# Accessing the National Library of Norway

## Part II: N-grams and galaxies

by Koenraad De Smedt at UiB
(based on materials from the National Library)

---
The National Library of Norway (Nasjonalbiblioteket, NB) offers access to its collections from Python or R. This notebook gives a few examples of how to compute and plot frequencies of words and n-grams over time and how to show galaxies of related words. For more information, see [DH-lab at NB](https://dh.nb.no) (in Norwegian).

---

Some stuff needs to be installed and imported.

In [None]:
!pip install dhlab

In [None]:
import dhlab as dh
from dhlab import Ngram, NgramBook, NgramNews
from dhlab.ngram.nb_ngram import nb_ngram
from dhlab.api.nb_ngram_api import make_word_graph
from dhlab import graph_networkx_louvain as gnl

## Ngram

Get relative frequencies (percentages) of words per year, over a given period.
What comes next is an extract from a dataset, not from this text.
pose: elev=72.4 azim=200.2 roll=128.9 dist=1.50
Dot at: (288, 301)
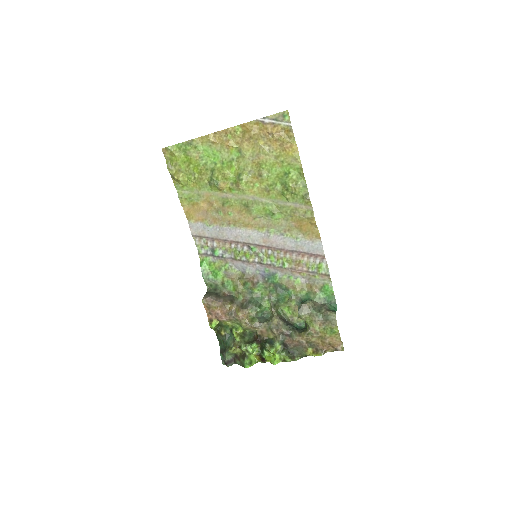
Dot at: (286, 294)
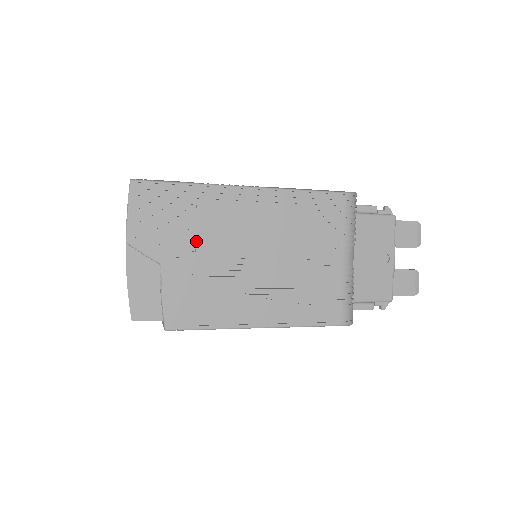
The result is a dataframe which can be plotted or further processed.

`smooth` is a parameter for smoothing the curve. This implies that the relative frequencies for a year are computed as the mean for number of preceding and following years; `lw` is line width.

In [None]:
Ngram(words=['i og med'],
      from_year=1910, to_year=2020, 
      doctype='avis').plot(smooth=9, kind='line', figsize=(10, 6), lw=3)

Compare two words over time.

In [None]:
Ngram(words=['det', 'der'],
      from_year=1810, to_year=2000, 
      doctype='avis').plot(smooth=9, kind='line', figsize=(10, 6), lw=3)

Truncation.

In [None]:
Ngram(words=['universitets*'],
      from_year=1920, to_year=2000, 
      doctype='avis').plot(smooth=9, kind='line', figsize=(10, 6), lw=3)

Two bigrams compared.

In [None]:
Ngram(words=['min arm', 'armen min'],
      from_year=1910, to_year=2000, 
      doctype='avis').plot(smooth=9, kind='line', figsize=(10, 6), lw=3)

We can take the dataframe of the `Ngram` result and do other things with it.

In [None]:
hanhun = Ngram(words=['han', 'hun'],
                from_year=1950, to_year=1970, 
                doctype="bok").frame
hanhun.head(10).style.background_gradient(cmap="Reds", axis=None)

In [None]:
hanhun['hun'].loc['1954']

### Exercises

1.  Investigate examples of the Norwegian a-ending vs. en-ending for definite nouns, such as *sola* vs. *solen*.
2.  Search for *på* and *paa* from 1900 to 1950. When did a change occur?

## Galaxies

Galaxies compute connections from a central word to semantically related words. These connections can be used for several purposes, such as sentiment analysis.

In [None]:
klar_graf = make_word_graph('klar', corpus='all', cutoff=16, leaves=0)

Display the graph.

In [None]:
gnl.show_graph(klar_graf, spread=4)


Show different communities of words, each roughly related to a meaning.

In [None]:
gnl.show_communities(klar_graf)

### Exercises

1.  Choose another word and make a graph.